──────── Text block

United States District Court, S.D. Indiana, Indianapolis Division

February 5, 2019

BRADLEY WAGONER, Petitioner,
v.
WENDY KNIGHT Warden, Correctional Industrial Facility, Respondent.

          ENTRY GRANTING PETITION FOR WRIT OF HABEAS CORPUS AND DIRECTING ENTRY OF FINAL JUDGMENT

          SARAH EVANS BARKER, JUDGE United States District Court

         The petition of Bradley Wagoner for a writ of habeas corpus challenges a prison disciplinary proceeding identified as CIC 17-11-0261. For the reasons explained in this Entry, Mr. Wagoner's habeas petition must be granted.

────────────────
──────── Provided material

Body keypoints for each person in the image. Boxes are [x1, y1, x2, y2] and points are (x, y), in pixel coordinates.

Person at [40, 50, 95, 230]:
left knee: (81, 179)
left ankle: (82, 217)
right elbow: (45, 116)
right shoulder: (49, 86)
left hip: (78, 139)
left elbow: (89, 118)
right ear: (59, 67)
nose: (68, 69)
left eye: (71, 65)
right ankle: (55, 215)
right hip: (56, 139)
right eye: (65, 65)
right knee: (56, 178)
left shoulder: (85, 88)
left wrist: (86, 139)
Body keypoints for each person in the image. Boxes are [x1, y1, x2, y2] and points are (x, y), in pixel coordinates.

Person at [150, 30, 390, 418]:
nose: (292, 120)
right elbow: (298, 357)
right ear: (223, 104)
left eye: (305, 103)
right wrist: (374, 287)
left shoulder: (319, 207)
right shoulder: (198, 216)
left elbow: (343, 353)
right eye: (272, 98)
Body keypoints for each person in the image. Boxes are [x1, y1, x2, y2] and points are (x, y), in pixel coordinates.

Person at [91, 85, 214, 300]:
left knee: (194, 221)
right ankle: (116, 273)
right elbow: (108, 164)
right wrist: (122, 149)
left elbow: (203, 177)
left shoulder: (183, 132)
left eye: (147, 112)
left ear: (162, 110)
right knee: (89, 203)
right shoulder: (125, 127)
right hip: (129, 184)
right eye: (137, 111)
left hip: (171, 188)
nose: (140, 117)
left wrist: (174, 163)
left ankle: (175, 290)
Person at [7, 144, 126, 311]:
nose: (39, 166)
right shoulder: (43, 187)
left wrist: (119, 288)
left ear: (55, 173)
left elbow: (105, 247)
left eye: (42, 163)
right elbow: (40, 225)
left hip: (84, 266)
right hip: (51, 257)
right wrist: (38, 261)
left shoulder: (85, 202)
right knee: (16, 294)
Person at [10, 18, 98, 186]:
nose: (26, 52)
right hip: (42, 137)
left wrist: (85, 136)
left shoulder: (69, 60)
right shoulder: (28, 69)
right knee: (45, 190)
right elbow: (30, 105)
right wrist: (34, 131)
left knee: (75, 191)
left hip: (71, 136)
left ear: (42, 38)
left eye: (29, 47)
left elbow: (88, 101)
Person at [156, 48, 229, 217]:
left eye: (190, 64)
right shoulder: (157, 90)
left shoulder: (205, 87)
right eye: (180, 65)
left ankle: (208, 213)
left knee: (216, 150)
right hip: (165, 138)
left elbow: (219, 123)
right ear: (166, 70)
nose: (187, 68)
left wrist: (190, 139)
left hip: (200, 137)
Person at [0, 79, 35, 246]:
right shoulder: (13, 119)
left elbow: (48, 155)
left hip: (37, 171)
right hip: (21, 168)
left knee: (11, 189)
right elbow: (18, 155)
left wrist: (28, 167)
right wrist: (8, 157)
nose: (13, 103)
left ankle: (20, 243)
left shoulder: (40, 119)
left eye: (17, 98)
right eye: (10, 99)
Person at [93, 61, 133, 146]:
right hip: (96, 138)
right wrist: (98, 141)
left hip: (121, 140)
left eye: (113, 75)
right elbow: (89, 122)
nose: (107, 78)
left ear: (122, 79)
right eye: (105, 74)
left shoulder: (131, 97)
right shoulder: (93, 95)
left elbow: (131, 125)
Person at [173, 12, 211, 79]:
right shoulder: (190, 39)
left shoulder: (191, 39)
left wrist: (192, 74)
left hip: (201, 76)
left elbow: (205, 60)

────────────────
──────── Provided material

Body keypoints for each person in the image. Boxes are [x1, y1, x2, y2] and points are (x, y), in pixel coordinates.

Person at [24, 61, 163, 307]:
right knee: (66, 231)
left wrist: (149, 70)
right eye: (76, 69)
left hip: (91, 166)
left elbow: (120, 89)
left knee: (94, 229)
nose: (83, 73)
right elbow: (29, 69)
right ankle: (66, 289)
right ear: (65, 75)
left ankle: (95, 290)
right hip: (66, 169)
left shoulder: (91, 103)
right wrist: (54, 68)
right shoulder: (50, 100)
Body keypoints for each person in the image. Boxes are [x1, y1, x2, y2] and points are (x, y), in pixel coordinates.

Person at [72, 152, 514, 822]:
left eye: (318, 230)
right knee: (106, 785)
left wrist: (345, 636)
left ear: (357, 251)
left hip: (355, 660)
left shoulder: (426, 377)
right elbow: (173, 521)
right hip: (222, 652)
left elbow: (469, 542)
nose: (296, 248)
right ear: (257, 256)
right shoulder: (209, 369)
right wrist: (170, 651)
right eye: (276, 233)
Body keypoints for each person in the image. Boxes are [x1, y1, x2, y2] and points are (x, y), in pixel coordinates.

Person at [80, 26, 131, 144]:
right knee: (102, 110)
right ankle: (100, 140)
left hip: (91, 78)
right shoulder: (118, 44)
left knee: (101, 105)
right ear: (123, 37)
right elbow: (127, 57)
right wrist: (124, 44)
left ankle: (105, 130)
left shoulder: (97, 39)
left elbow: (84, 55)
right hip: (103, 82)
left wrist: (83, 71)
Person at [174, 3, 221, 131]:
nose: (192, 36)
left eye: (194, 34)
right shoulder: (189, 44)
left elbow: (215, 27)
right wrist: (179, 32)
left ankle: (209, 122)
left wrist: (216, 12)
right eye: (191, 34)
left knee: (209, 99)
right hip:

────────────────
──────── Provided material

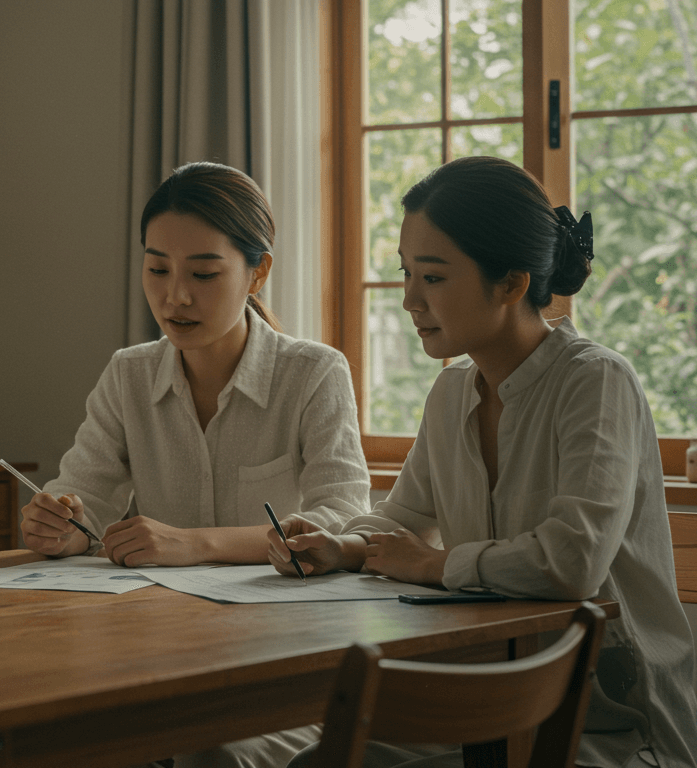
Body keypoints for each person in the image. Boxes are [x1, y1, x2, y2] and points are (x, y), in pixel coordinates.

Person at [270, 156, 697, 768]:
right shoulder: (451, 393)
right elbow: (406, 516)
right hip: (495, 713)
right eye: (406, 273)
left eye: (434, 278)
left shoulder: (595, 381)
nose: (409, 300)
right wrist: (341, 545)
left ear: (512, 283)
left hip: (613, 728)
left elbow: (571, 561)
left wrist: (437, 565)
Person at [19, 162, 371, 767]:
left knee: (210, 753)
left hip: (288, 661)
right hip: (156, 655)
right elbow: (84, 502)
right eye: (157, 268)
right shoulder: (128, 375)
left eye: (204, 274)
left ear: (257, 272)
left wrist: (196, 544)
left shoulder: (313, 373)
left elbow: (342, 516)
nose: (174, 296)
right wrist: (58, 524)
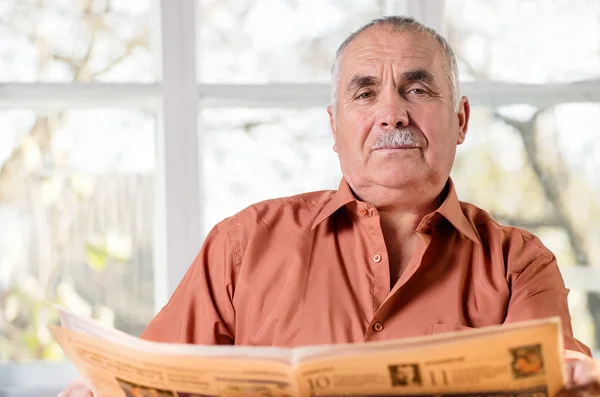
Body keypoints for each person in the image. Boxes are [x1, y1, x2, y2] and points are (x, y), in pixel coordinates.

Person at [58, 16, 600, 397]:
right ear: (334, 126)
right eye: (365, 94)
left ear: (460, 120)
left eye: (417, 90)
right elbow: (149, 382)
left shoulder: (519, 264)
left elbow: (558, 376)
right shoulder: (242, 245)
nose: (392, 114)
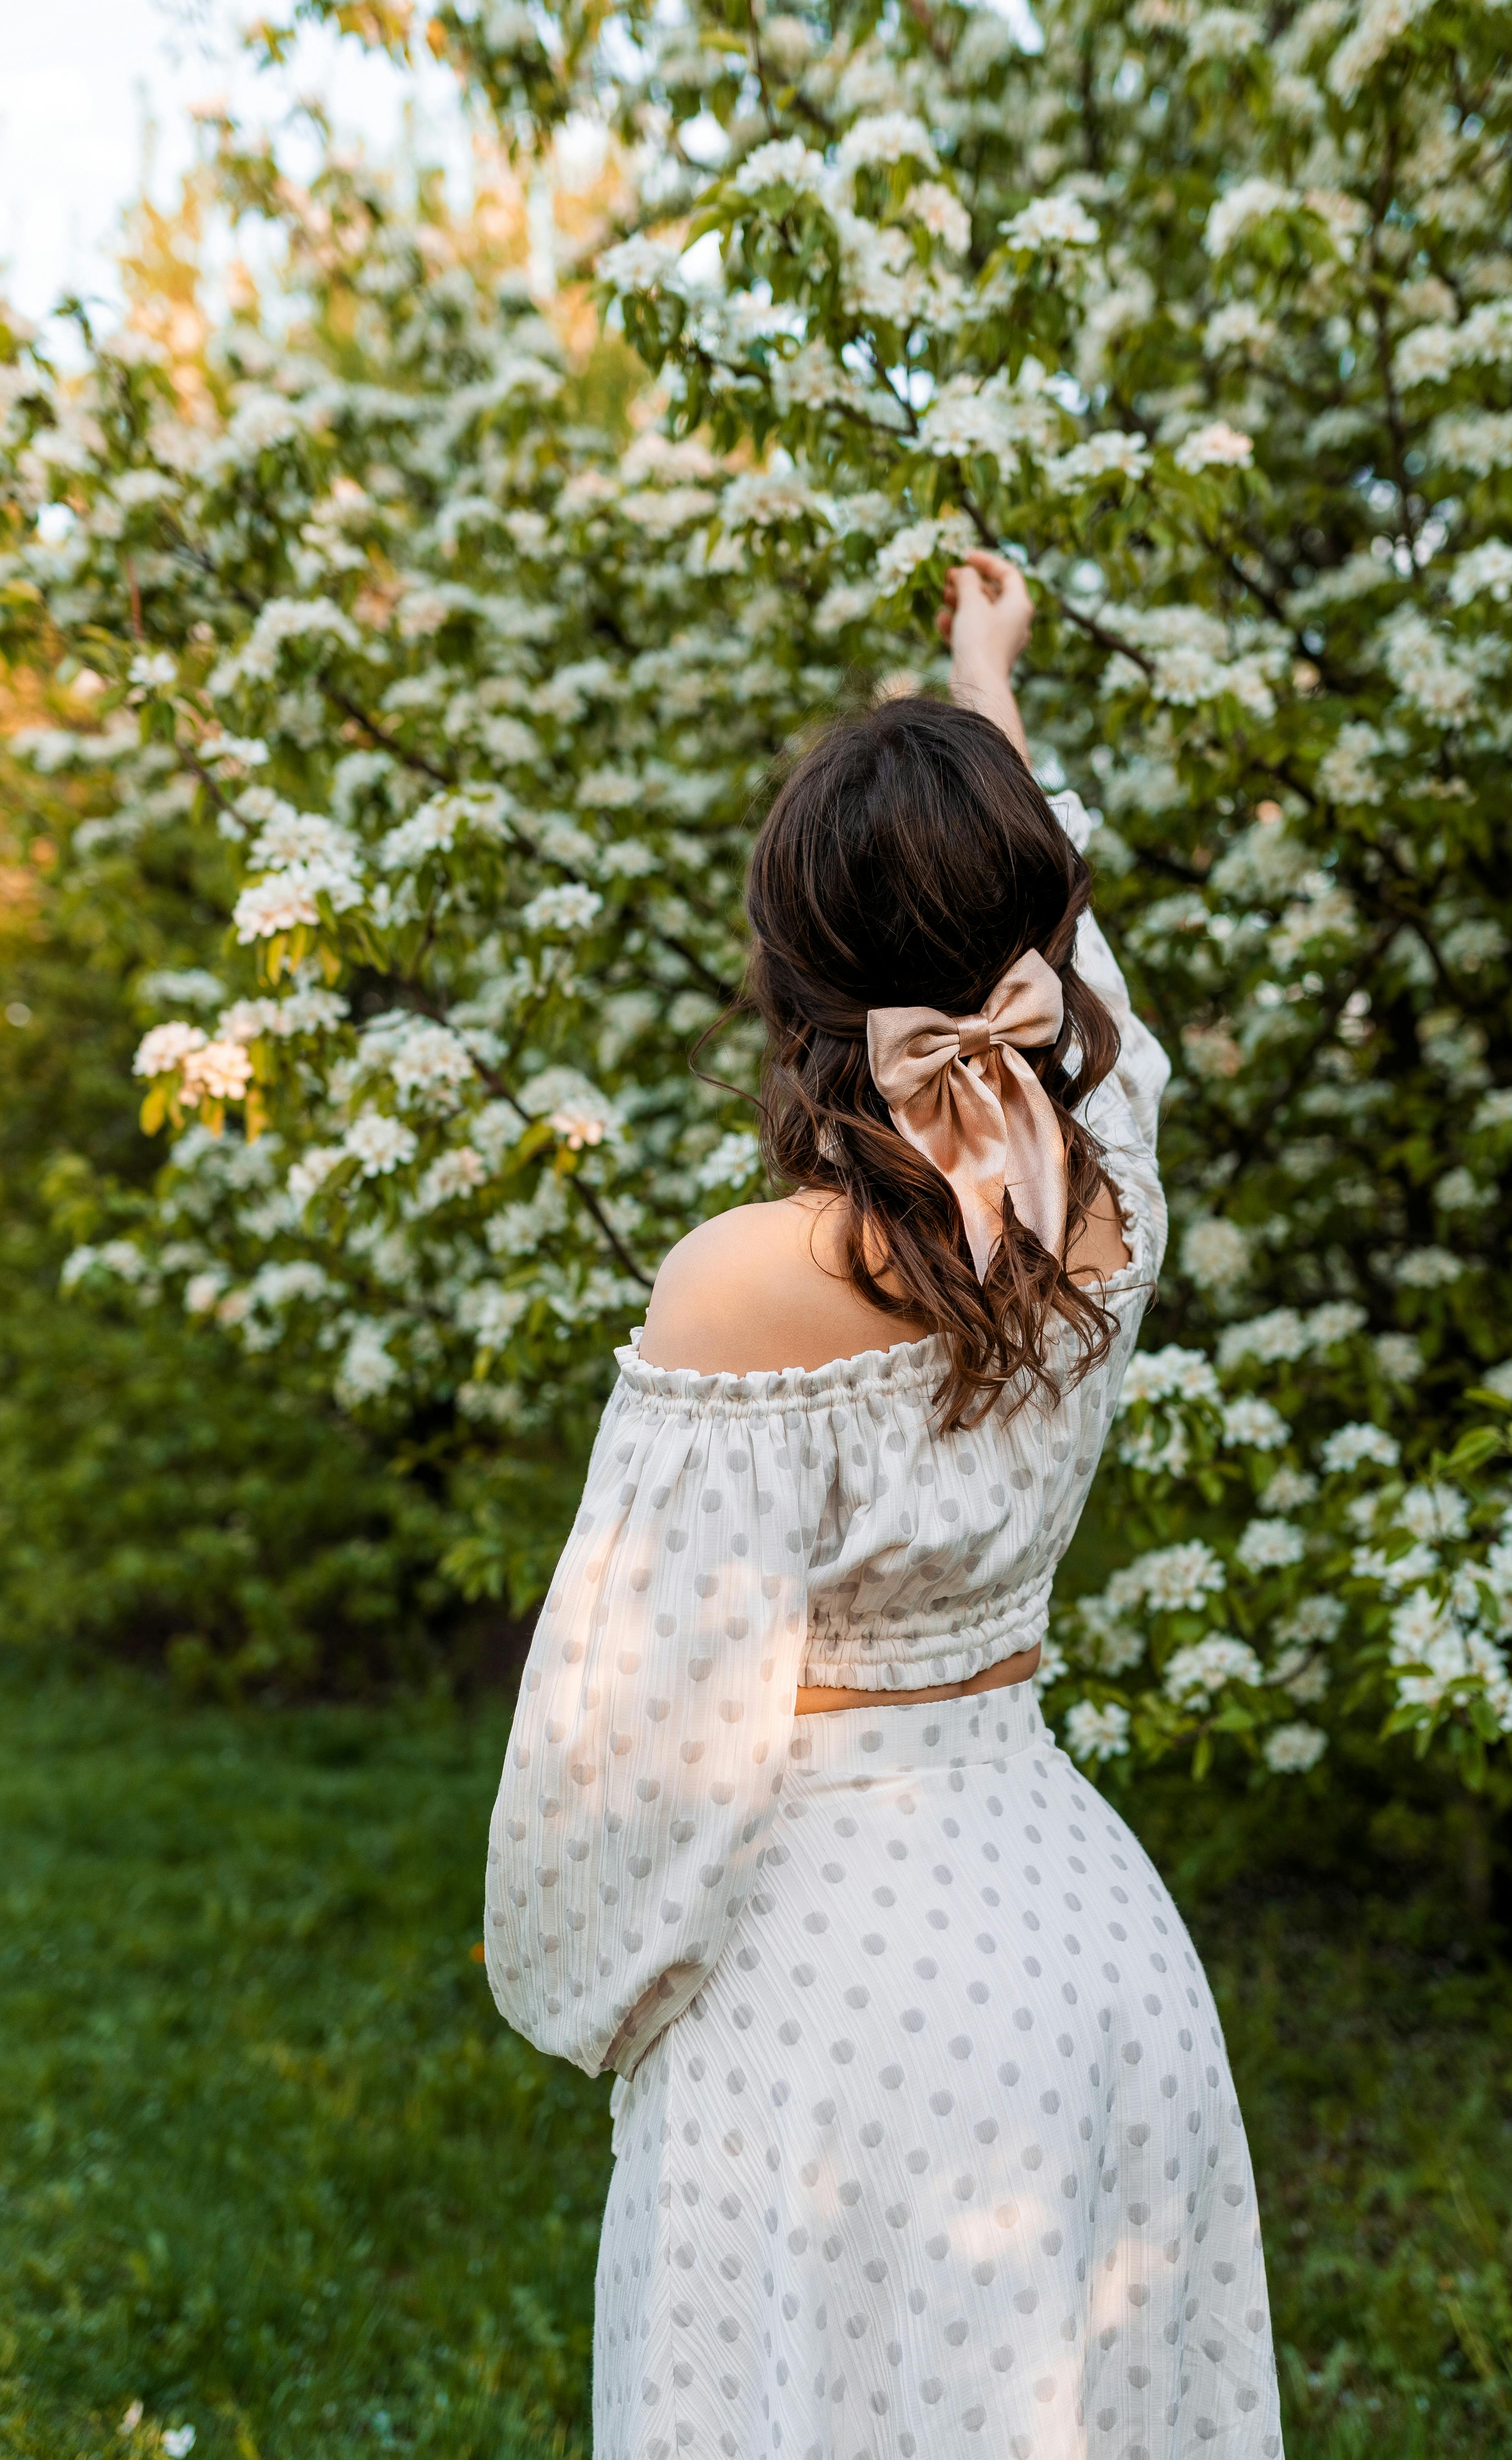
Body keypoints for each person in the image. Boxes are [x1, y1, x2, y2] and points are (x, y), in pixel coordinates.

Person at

────────────────

▶ _Aim of the task_: In the court entry, what is the identifier of the prison disciplinary proceeding that the habeas petition challenges?

▶ _Result of the exercise_: CIC 17-11-0261